Figure 4Summary of peak calling for H3K27me3 ChIP-Seq. H3K27me3 ChIP-Seq data were downloaded from the ENCODE project (see implementation) and duplicates were filtered out by Picard. Each cell line has two biological replicates (r1 and r2). SICER software was used to call peaks using both duplicate-filtered reads and reads without duplicate removal.
Figure 5Box plot of FDR from shared and unique H3K27me3 peaks. Peaks were called from duplicate-filtered reads and also from reads without duplicate filtering. Peaks shared between the two methods were randomly sampled to generate the same number of peaks as the unique peaks and used in the plot. The y-axis represents –log10 (FDR). The two biological replicates are indicated by r1 and r2, respectively.

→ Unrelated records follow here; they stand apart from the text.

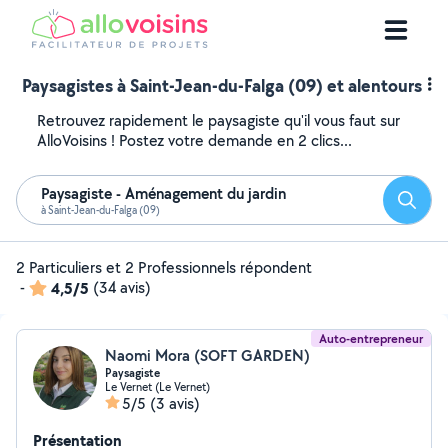
Paysagistes à Saint-Jean-du-Falga (09) et alentours
Retrouvez rapidement le paysagiste qu'il vous faut sur
AlloVoisins ! Postez votre demande en 2 clics...
Paysagiste - Aménagement du jardin
Reche
à Saint-Jean-du-Falga (09)
2 Particuliers et 2 Professionnels répondent
-
4,5/5
(34 avis)
Auto-entrepreneur
Naomi Mora (SOFT GARDEN)
Paysagiste
Le Vernet (Le Vernet)
5/5
(3 avis)
Présentation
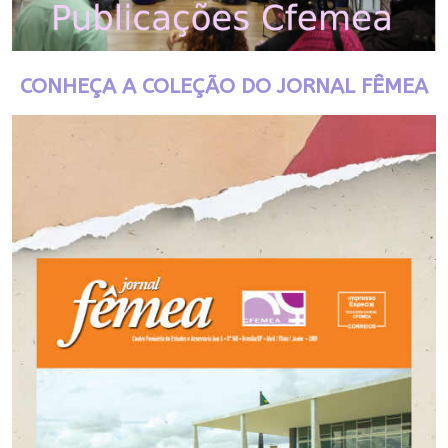
CONHEÇA A COLEÇÃO DO JORNAL FÊMEA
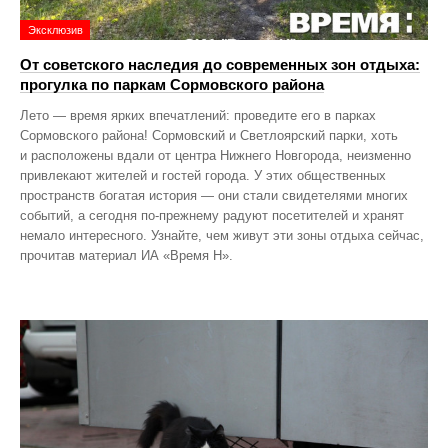
Эксклюзив
От советского наследия до современных зон отдыха:
прогулка по паркам Сормовского района
Лето — время ярких впечатлений: проведите его в парках
Сормовского района! Сормовский и Светлоярский парки, хоть
и расположены вдали от центра Нижнего Новгорода, неизменно
привлекают жителей и гостей города. У этих общественных
пространств богатая история — они стали свидетелями многих
событий, а сегодня по‑прежнему радуют посетителей и хранят
немало интересного. Узнайте, чем живут эти зоны отдыха сейчас,
прочитав материал ИА «Время Н».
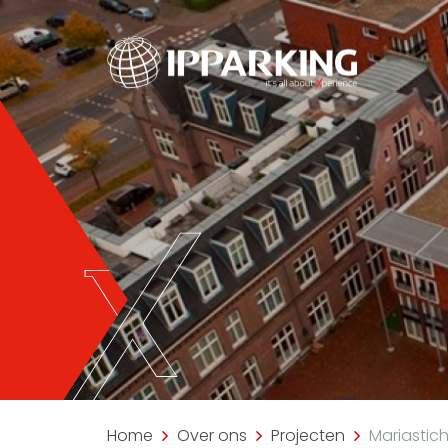
Home
Over ons
Projecten
Mariastic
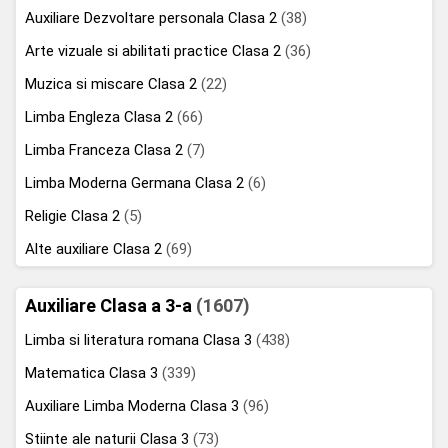
Auxiliare Dezvoltare personala Clasa 2
(38)
Arte vizuale si abilitati practice Clasa 2
(36)
Muzica si miscare Clasa 2
(22)
Limba Engleza Clasa 2
(66)
Limba Franceza Clasa 2
(7)
Limba Moderna Germana Clasa 2
(6)
Religie Clasa 2
(5)
Alte auxiliare Clasa 2
(69)
Auxiliare Clasa a 3-a
(1607)
Limba si literatura romana Clasa 3
(438)
Matematica Clasa 3
(339)
Auxiliare Limba Moderna Clasa 3
(96)
Stiinte ale naturii Clasa 3
(73)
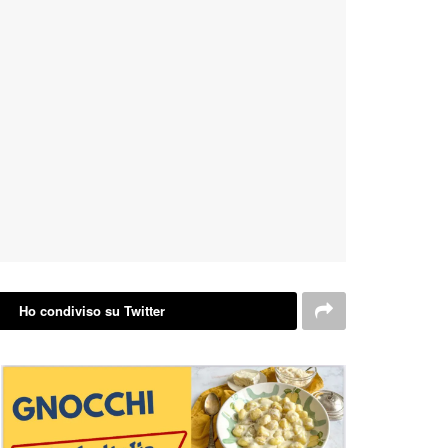
Ho condiviso su Twitter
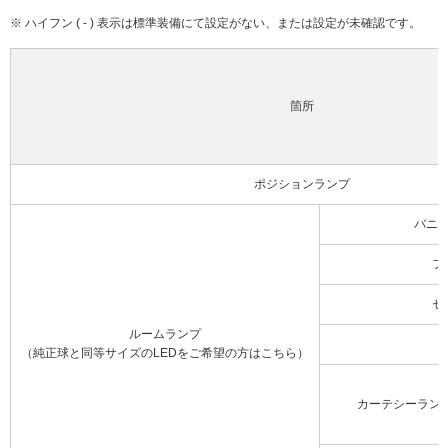
※ ハイフン ( - ) 表示は標準装備にて設定がない、または設定が未確認です。
箇所
ポジションランプ
バニ
フ
セ
ルームランプ
（純正球と同等サイズのLEDをご希望の方はこちら）
カーテシーラン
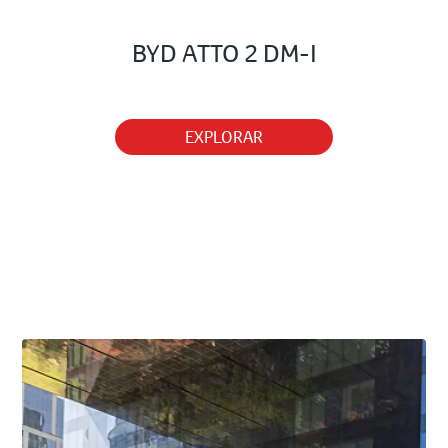
BYD ATTO 2 DM-I
EXPLORAR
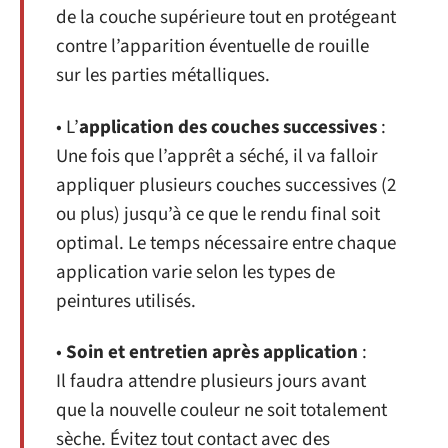
de la couche supérieure tout en protégeant
contre l’apparition éventuelle de rouille
sur les parties métalliques.
• L’
application des couches successives
:
Une fois que l’apprêt a séché, il va falloir
appliquer plusieurs couches successives (2
ou plus) jusqu’à ce que le rendu final soit
optimal. Le temps nécessaire entre chaque
application varie selon les types de
peintures utilisés.
•
Soin et entretien après application
:
Il faudra attendre plusieurs jours avant
que la nouvelle couleur ne soit totalement
sèche. Évitez tout contact avec des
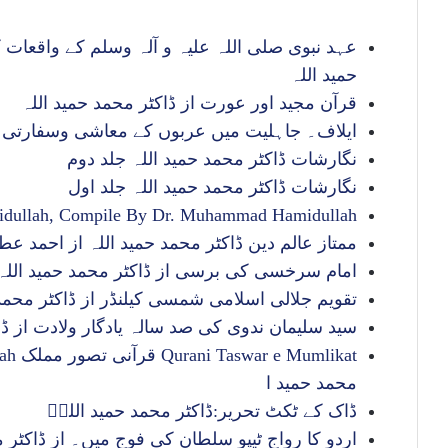
عہد نبوی صلی اللہ علیہ و آلہ وسلم کے واقعات کے
حمید اللہ
قرآن مجید اور عورت از ڈاکٹر محمد حمید اللہ
ایلاف۔ جاہلیت میں عربوں کے معاشی وسفارتی 
نگارشات ڈاکٹر محمد حمید اللہ جلد دوم
نگارشات ڈاکٹر محمد حمید اللہ جلد اول
midullah, Compile By Dr. Muhammad Hamidullah
ممتاز عالم دین ڈاکٹر محمد حمید اللہ از احمد عطا
امام سرخسی کی برسی از ڈاکٹر محمد حمید اللہ
تقویم جلالی اسلامی شمسی کیلنڈر از ڈاکٹر محمد 
سید سلیمان ندوی کی صد سالہ یادگار ولادت از ڈا
محمد حمید ا
ڈاک کے ٹکٹ تحریر:ڈاکٹر محمد حمید اللہؒ
اردو کا رواج ٹیپو سلطان کی فوج میں۔ از ڈاکٹر م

Figure 6Peak FDR versus level of duplicate reads in six H3K27me3 ChIP-Seq libraries. Peaks were ranked based on –log10 (FDR) in descending order and split into 10 groups (x-axis) of equal size. The y-axis represents the level of duplicate reads. The horizontal dashed lines indicate the level of duplication from non-peak regions, as defined in Figure 3. The two biological replicates are indicated by r1 and r2, respectively.